Eight billion people need a lot of protein

April 24, 2023

The world's population, now hovering at eight billion, needs a hefty amount of protein. United Soybean Board Market Intelligence Vice-President Mac Marshall, referring to the agriculture supply balance sheets from the United Nations Food and Agriculture Organization, puts that in weighty terms.

“The daily supply of protein needed to feed this planet on a per-person basis is about 83 grams per person. Now that’s what's being consumed; that’s what’s basically needed on the supply side,” said Marshall. “So that means, across the whole planet, every day, we need just over 660 billion grams of protein.”

For those who avoid the metric system, that many grams are almost one-and-a-half billion pounds of protein, animal and vegetable. Marshall, during an interview for a story in the magazine American Soybean, looked ahead to the year 2050, when, if the current growth trend continues, the globe’s population will have swollen by another 20 percent. “That means,” he said, “that that supply share is going to grow by another nearly 150 billion grams of protein daily.” That brings us to more than 888,000 tons of daily global protein demand by 2050. Back to the present, Marshall says the war in Ukraine and other geopolitical issues have resulted in the number of food-insecure people climbing to 1.6 billion globally.

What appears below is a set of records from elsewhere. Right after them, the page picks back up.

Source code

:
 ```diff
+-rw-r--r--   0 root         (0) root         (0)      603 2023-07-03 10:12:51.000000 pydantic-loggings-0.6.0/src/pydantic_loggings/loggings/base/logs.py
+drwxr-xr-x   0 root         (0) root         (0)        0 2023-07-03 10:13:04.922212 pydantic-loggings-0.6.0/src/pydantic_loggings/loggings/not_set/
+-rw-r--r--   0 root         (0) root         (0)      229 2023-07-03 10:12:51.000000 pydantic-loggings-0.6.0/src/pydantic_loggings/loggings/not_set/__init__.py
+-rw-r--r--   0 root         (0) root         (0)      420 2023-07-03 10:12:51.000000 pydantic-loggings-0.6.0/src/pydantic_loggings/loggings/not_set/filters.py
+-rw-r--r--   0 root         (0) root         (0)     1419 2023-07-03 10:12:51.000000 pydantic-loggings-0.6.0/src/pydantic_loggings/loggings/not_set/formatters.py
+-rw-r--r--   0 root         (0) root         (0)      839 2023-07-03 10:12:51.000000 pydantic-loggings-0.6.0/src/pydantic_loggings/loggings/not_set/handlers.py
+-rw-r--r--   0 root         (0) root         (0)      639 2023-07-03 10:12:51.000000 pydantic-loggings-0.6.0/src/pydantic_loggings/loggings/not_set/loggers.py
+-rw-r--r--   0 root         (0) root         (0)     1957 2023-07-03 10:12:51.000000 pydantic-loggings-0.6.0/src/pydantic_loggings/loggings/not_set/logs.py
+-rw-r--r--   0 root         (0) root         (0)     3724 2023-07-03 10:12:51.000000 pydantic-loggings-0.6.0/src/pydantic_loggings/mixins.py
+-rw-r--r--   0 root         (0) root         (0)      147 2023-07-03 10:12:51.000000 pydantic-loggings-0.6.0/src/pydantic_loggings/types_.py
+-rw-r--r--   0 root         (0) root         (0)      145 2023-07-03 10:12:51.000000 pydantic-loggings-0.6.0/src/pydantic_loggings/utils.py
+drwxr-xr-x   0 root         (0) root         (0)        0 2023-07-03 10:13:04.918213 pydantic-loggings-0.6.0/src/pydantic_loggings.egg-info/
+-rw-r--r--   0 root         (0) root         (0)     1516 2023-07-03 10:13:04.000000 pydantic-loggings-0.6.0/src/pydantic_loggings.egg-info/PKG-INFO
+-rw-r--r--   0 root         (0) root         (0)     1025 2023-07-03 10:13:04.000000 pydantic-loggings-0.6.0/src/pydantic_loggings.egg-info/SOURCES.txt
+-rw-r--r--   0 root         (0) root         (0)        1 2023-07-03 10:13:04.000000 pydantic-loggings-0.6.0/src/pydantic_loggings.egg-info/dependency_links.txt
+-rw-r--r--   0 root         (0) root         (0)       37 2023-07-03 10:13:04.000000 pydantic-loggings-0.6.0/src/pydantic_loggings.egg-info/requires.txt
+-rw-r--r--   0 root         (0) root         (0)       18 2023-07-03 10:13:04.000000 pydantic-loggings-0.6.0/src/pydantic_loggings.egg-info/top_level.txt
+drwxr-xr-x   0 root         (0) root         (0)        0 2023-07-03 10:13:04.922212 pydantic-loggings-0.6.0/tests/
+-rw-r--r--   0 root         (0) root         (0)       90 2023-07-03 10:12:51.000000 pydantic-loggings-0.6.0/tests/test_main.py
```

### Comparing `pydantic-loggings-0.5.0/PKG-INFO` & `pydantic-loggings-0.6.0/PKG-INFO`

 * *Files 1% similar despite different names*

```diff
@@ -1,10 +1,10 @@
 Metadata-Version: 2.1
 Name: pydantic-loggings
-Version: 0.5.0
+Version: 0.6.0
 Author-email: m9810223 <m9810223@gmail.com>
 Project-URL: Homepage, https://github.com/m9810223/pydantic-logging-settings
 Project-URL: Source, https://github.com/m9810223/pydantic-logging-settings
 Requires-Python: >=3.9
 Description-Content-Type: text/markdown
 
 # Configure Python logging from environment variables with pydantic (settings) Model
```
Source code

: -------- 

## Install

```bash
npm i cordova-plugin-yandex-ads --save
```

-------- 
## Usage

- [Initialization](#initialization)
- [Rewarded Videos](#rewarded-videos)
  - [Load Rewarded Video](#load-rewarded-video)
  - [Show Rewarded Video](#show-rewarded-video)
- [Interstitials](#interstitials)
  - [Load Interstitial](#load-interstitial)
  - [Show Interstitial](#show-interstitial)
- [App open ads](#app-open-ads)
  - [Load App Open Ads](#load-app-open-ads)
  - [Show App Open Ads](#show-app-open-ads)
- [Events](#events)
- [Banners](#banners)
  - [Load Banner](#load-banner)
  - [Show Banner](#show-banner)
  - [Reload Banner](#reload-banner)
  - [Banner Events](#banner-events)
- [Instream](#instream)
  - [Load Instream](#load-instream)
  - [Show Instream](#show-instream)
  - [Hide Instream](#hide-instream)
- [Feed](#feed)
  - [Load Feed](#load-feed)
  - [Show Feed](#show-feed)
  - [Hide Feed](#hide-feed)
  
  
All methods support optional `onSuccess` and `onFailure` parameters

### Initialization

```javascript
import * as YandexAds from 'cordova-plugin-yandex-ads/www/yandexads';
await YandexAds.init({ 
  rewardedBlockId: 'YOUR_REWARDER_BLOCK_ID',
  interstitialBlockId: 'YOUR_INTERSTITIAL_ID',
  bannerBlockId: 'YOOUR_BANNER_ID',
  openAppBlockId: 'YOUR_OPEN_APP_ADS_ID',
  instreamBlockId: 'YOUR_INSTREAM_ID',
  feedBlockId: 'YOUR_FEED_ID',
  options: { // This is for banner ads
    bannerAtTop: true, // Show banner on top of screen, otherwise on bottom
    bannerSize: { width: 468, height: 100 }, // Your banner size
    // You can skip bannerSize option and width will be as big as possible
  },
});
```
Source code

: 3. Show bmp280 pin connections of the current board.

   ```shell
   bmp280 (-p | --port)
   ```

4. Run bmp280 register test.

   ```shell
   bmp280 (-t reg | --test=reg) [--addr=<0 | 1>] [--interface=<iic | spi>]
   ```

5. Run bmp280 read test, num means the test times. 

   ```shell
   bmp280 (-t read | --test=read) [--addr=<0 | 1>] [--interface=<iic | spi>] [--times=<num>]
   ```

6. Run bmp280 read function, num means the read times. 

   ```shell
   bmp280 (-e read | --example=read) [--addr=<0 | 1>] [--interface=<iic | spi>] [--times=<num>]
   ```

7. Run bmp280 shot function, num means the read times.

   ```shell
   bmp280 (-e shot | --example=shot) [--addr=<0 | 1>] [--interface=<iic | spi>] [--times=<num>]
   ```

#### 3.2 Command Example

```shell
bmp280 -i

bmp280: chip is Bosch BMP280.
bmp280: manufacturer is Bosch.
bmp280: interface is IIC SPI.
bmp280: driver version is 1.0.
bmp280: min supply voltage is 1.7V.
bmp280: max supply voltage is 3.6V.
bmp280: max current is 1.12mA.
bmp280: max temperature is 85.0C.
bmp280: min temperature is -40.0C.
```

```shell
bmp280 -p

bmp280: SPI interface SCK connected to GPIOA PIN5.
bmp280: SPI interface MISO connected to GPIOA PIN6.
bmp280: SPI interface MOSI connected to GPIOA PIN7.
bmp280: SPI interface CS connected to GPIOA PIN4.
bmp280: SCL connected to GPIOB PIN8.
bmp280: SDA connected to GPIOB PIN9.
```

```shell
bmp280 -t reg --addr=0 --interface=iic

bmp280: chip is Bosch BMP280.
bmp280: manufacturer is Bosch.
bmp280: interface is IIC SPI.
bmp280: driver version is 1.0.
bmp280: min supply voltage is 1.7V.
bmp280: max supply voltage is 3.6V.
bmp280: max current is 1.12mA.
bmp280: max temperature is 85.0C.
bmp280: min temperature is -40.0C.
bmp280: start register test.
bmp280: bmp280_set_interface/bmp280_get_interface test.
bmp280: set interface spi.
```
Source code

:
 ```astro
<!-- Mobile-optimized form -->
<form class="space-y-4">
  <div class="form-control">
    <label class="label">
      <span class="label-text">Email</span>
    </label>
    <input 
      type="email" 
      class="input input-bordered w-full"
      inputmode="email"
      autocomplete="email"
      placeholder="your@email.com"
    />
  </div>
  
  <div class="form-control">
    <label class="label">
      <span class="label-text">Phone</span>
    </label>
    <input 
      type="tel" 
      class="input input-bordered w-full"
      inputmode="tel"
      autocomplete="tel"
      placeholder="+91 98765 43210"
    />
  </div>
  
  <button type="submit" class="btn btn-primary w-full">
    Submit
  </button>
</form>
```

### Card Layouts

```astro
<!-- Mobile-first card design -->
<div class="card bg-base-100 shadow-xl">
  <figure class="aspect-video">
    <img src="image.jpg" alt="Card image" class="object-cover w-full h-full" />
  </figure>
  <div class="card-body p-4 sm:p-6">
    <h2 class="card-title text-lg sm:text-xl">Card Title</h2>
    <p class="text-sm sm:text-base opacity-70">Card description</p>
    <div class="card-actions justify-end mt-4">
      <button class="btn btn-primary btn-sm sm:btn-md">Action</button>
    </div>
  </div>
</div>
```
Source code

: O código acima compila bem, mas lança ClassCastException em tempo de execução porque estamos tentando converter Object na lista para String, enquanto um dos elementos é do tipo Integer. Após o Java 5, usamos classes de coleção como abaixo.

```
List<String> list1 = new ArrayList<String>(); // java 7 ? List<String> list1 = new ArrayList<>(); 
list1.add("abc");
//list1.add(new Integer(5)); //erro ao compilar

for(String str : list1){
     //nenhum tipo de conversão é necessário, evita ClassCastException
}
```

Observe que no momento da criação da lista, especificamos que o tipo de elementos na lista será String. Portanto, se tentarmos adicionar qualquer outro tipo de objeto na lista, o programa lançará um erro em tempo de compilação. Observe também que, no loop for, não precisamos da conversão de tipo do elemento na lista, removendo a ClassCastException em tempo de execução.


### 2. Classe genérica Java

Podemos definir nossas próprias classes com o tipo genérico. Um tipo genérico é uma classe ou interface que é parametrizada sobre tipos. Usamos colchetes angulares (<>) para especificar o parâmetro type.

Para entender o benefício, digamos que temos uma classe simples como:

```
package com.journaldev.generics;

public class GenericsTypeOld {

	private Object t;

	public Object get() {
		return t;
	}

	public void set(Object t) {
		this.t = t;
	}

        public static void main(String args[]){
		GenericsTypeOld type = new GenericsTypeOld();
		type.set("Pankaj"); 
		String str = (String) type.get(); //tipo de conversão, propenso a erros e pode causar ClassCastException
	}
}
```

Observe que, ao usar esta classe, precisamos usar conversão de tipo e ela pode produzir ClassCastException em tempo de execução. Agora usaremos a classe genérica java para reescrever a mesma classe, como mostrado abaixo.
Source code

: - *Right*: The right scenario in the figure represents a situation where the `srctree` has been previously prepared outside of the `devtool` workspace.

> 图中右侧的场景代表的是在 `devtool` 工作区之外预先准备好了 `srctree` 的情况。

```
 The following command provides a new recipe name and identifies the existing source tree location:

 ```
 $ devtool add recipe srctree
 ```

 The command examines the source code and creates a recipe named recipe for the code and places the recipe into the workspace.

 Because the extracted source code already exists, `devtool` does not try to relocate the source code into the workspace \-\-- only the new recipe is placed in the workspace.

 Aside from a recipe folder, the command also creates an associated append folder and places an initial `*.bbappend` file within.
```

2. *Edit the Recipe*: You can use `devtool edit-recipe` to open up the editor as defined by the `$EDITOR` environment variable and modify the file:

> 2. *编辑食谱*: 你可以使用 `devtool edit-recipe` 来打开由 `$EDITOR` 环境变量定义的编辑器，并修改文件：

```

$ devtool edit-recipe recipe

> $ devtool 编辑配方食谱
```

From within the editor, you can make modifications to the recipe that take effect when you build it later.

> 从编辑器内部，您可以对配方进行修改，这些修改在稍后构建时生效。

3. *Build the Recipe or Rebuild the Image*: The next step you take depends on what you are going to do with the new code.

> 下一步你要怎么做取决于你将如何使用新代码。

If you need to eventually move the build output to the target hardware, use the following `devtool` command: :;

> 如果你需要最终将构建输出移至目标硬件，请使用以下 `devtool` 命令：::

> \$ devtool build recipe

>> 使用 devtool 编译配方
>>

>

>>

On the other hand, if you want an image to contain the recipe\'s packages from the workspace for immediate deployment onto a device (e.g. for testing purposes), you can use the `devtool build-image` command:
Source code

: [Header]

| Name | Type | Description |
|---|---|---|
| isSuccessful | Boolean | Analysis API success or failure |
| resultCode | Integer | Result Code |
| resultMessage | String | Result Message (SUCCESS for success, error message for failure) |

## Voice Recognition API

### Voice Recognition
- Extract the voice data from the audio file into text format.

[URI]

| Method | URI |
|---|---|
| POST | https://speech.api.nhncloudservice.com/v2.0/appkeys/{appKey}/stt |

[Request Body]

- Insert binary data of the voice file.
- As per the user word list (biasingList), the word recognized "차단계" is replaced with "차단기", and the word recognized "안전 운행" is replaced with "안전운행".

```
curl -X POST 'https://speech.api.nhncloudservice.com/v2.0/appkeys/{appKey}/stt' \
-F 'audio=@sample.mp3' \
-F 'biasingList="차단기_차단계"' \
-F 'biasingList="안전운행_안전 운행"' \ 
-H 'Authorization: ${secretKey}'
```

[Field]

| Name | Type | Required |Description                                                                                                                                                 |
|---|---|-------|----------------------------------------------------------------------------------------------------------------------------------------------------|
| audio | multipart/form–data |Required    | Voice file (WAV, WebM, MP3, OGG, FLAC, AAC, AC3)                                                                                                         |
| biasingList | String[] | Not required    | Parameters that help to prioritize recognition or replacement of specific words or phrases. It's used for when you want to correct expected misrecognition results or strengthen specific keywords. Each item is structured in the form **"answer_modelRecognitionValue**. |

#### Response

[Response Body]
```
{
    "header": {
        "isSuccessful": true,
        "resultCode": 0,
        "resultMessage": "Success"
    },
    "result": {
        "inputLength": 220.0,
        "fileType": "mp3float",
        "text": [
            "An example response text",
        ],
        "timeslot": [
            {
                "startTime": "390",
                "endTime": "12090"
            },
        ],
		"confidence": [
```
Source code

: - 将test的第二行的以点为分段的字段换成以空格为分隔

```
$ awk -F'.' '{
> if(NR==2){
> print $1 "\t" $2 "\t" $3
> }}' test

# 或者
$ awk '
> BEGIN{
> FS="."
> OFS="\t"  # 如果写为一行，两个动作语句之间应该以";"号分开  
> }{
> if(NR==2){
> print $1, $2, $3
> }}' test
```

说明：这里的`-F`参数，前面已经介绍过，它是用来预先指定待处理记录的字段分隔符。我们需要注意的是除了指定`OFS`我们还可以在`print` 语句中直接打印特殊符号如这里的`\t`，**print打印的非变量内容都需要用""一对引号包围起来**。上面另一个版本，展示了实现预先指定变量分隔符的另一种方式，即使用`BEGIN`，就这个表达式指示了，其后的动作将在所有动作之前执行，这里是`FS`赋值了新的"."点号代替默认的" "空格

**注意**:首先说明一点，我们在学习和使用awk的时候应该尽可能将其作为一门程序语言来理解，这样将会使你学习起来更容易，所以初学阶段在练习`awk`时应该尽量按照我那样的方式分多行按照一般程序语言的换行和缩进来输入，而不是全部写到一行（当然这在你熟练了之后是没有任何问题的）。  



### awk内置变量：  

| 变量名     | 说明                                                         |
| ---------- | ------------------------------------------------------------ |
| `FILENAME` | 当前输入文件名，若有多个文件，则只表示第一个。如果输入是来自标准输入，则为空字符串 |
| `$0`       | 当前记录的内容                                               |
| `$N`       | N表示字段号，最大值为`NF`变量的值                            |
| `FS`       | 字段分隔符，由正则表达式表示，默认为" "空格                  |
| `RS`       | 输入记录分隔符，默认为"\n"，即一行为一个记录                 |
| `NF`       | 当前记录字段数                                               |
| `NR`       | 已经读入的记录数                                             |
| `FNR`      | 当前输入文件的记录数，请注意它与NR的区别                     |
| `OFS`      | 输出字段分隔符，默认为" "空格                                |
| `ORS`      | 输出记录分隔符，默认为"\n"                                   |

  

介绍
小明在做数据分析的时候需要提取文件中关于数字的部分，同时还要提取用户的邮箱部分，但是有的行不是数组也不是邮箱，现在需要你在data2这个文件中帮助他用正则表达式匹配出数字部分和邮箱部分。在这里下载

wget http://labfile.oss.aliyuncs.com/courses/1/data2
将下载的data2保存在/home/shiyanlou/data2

The implication is that responsibility is increasing on able counties to be food suppliers for those countries that are less able to produce enough food to feed themselves.

“Turning the lens back to the U.S., where we’re an incredibly fortunate and prosperous nation, we have, I would say, the best farmers on earth, a very resilient food supply system, one that has for a long time enabled us to produce an exportable surplus and supply our partners and customers around the globe,” said Marshall, “the importance of that really comes back into plain view.”

Marshall says he’s optimistic a tendency toward global collaboration will lead those areas with surplus to help supply those areas of deficit. “If we take that approach and scan back out, I think we’ll be in a good place for the years to come,” he said. “But I never want us to get to a place where we become complacent and start thinking that food just happens without a whole lot of gears turning.”